Now in my own practice, I actually try to individualize. And for many patients, outside of a clinical trial, I would consider bringing immune therapy to the first-line setting. MSI-high status in stage 4 colon cancer is an indicator of that prognosis. So, those patients can actually do very bad very quickly and may never the opportunity to go on immune therapy. I tend to favor bringing immune therapy a little bit closer to either first-line or second-line in those patients. We’ve seen some remarkable responses in our patients. And some patients, who blew through chemotherapy, had just remarkable responses. Not that the depth of response is remarkable on its own, but also the durability of the response is pretty remarkable as well. So, those patients respond and will continue to respond. Unfortunately, there is still a subset of patients who don’t seem to respond at all to immune therapy treatment despite being MSI-high, and we’re figuring out strategies to essentially expand that advantage to most patients.
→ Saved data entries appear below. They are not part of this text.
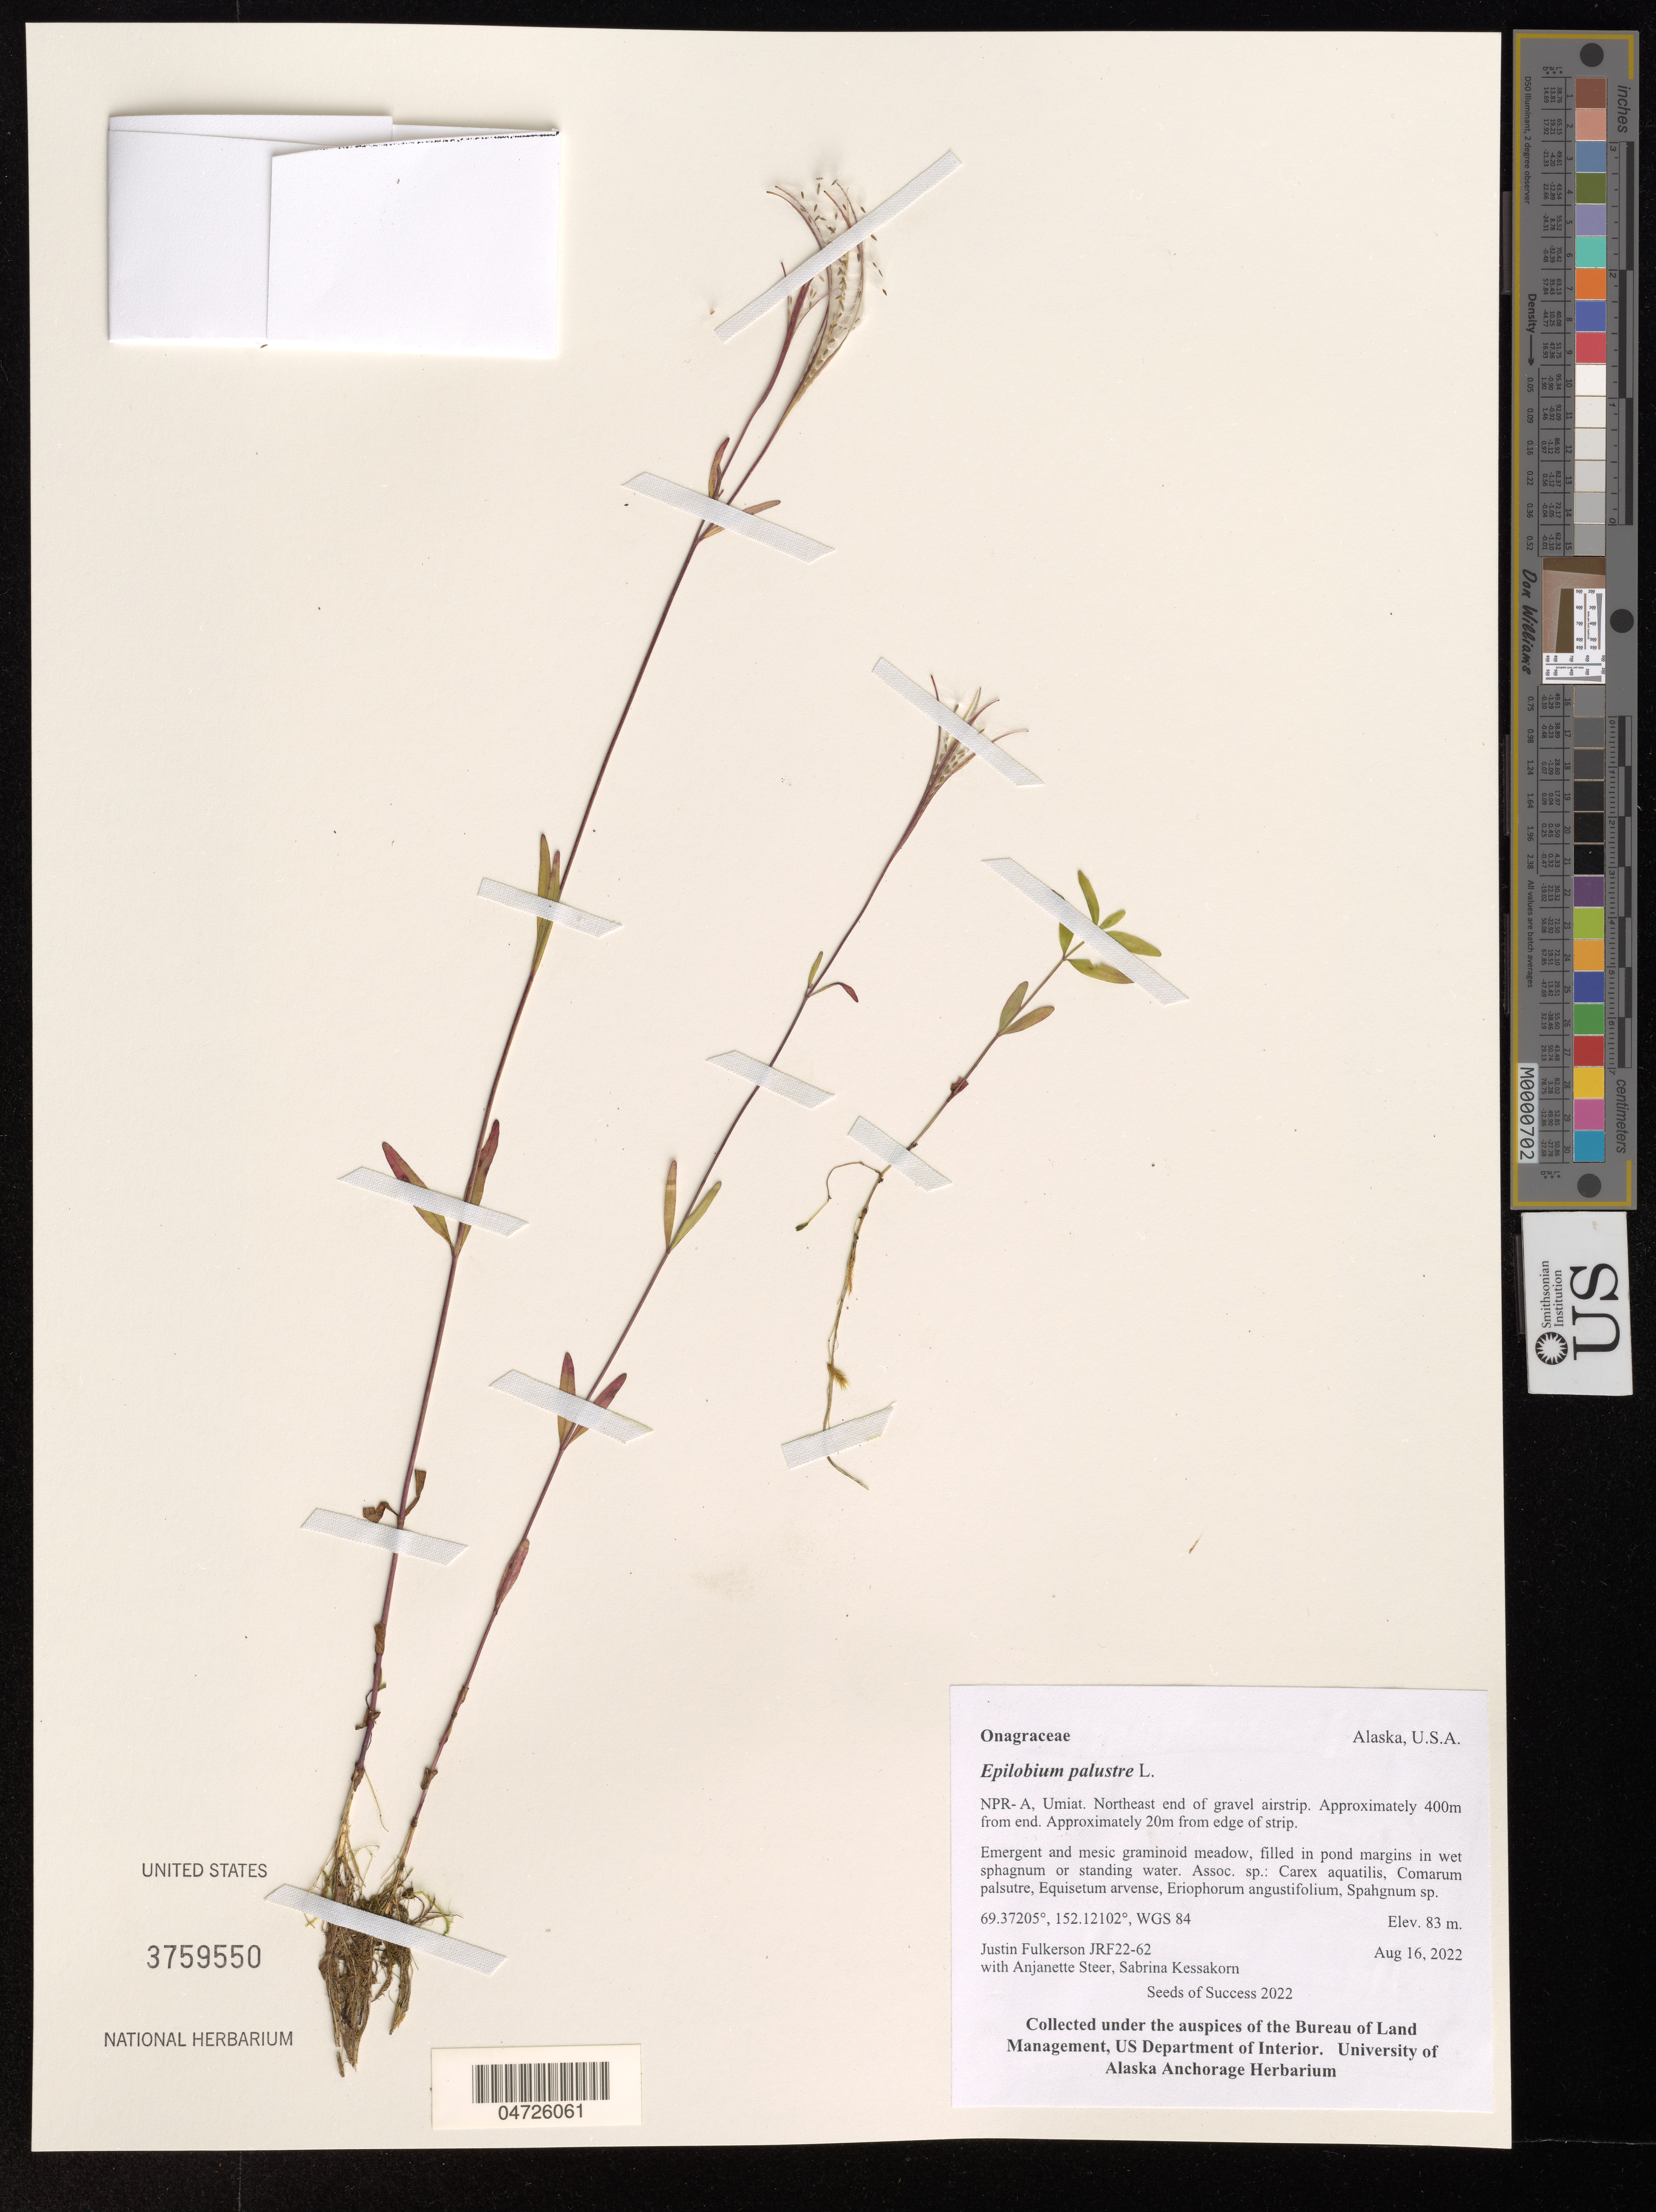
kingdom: Plantae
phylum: Tracheophyta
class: Magnoliopsida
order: Myrtales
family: Onagraceae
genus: Epilobium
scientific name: Epilobium palustre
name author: L.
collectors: J. Fulkerson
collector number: JRF22-62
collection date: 2022-08-16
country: United States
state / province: Alaska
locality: NPR-A, Umiat. Northeast end of gravel airstrip. Approximately 400m from end. Approximately 20m from edge of strip. WGS 84.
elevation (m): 83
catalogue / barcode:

Transcript edited for clarity.

November 2012

A 51-year-old man was referred to gastroenterology for screening colonoscopy.
Family history includes pancreatic cancer on his father’s side and pre-menopausal breast cancer in his aunt.
Colonoscopy revealed a 3-cm mass, proximal to the hepatic flexure.
Biopsy confirmed the lesion to be of adenocarcinoma histology.
At the time, the patient underwent right hemicolectomy revealing a moderately differentiated tumor. Fifteen lymph nodes were removed and tested negative for metastatic disease, denoting stage T3N0M0 colon cancer.
The patient healed without complications and received no further treatment.

April 2015

The patient continued to feel well, except for occasional fatigue and diarrhea.
Routine evaluation showed elevated carcinoembryonic antigen.
PET/CT scan revealed several small lesions in multiple lobes of the liver that were PET avid
Biopsy was performed and confirmed the liver lesions to be metastases from colon cancer
The patient was referred to a local oncologist and started on infusional 5-FU and oxaliplatin (FOLFOX) in combination with bevacizumab.
CT scan 2 months after starting treatment showed a partial response to therapy; at 4 months the patients tumor continued to shrink
Oxaliplatin was discontinued; subsequently the patient received maintenance therapy with capecitabine and bevacizumab, resulting in continued disease control

February 27, 2017

The patient has had stable disease for 22 months and remains on bevacizumab maintenance therapy.
He appears generally well and free of symptoms.